Portals, patient photos pose possible security gaps

Staff must consider all possible holes in perimeter defenses, says Keith Fricke.

As the healthcare industry continues to confront cybersecurity threats and seek ways to improve defenses, it must consider every avenue that might lead to access to patient information.

Some potential gaps are not as obvious, and providers must look carefully at any potential gap in their perimeter defenses, says security professional Keith Fricke.

For example, there is a potential security gap within the patient portals that providers are offering to patients as they seek to comply with requirements of the electronic health records meaningful use program, says Fricke, principal consultant at tw-Security in Overland Park, Kan.

Many cyber criminals have the acumen to insert malicious code into frequently visited web sites, and when a person accesses the site, that code attempts to download to a user’s computer.

If a user’s computer doesn’t have security controls and becomes infected with the malicious code, and then the user accesses the hospital’s patient portal, malware might be able to give a criminal access the patient’s infected computer, and the criminal may learn of the patient portal, Fricke says.

The criminal could insert code on an insecure portal and attempt to infect other users visiting the portal. Over time, a criminal could harvest individual PHI from the growing number of compromised patient home computers, Fricke contends.
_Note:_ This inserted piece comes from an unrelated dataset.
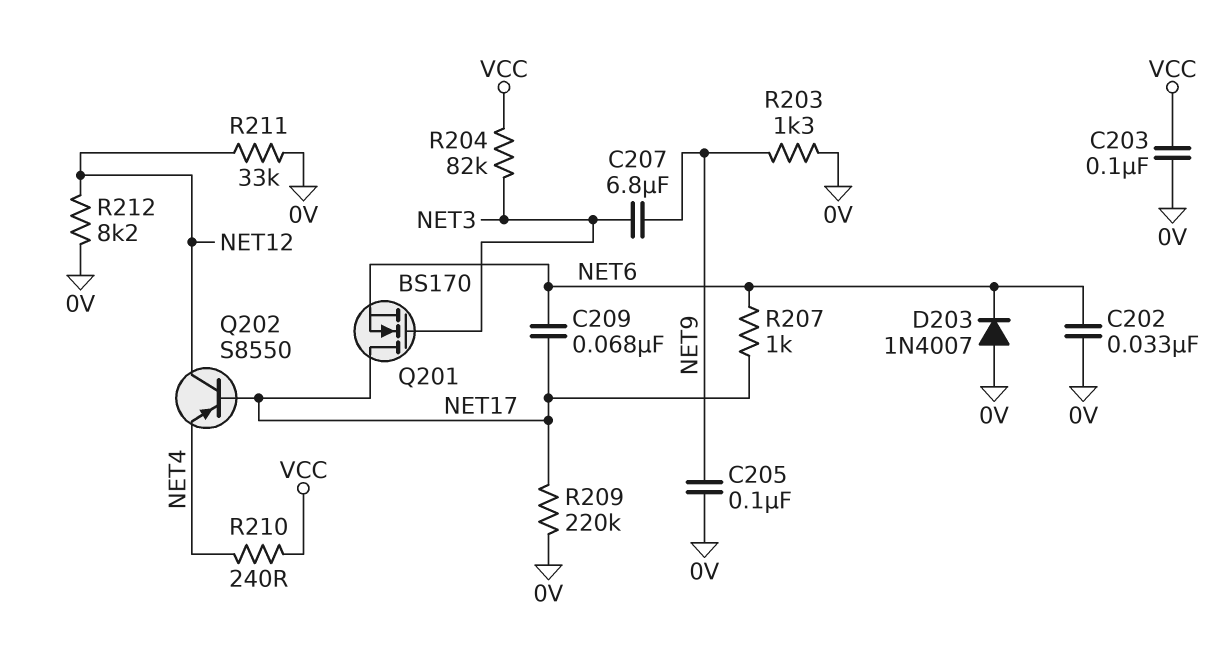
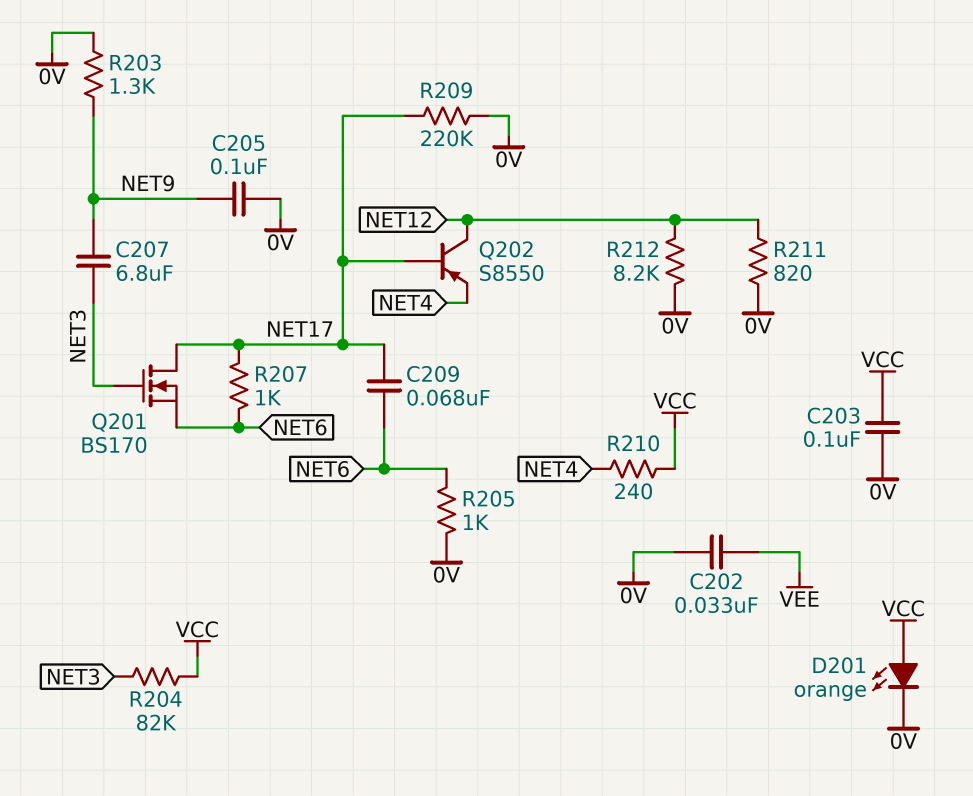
C202: 33nF (0V, NET6) -> 33nF (0V, VEE)
D201: none -> LED orange (A VCC, K 0V)
D203: diode 1N4007 (A 0V, K NET6) -> none
R205: none -> 1k (0V, NET6)
R211: 33k (0V, NET12) -> 820 (0V, NET12)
Another security worry for Fricke is the lack of attention to securing digital photos of patients taken in a hospital’s wound department or taken by Sexual Assault Nurse Examiners (SANE) in emergency departments.

Photos used to be taken with a camera that produced instant photos on film. Today, digital cameras are used, and not of them are secure devices, Fricke contends. Photos of wounds may contain patient information, such as a ruler with a patient’s name and medical record number written on it. SANE protocols usually include taking a series of photos that start and end with the victim holding a grease board containing their name and medical record number. Photos with these characteristics are considered protected health information, Fricke says.

These types of back-door vulnerabilities need as much attention as risks that are more obvious and are getting more press, Fricke believes, and security professionals need to look at workflow processes and be well read on consumer vulnerabilities that may impact perimeter defenses.

Fricke will make a presentation on security considerations when taking patient photos during the International Conference on Forensic Nursing Science and Practice, September 29 to October 2 in Denver.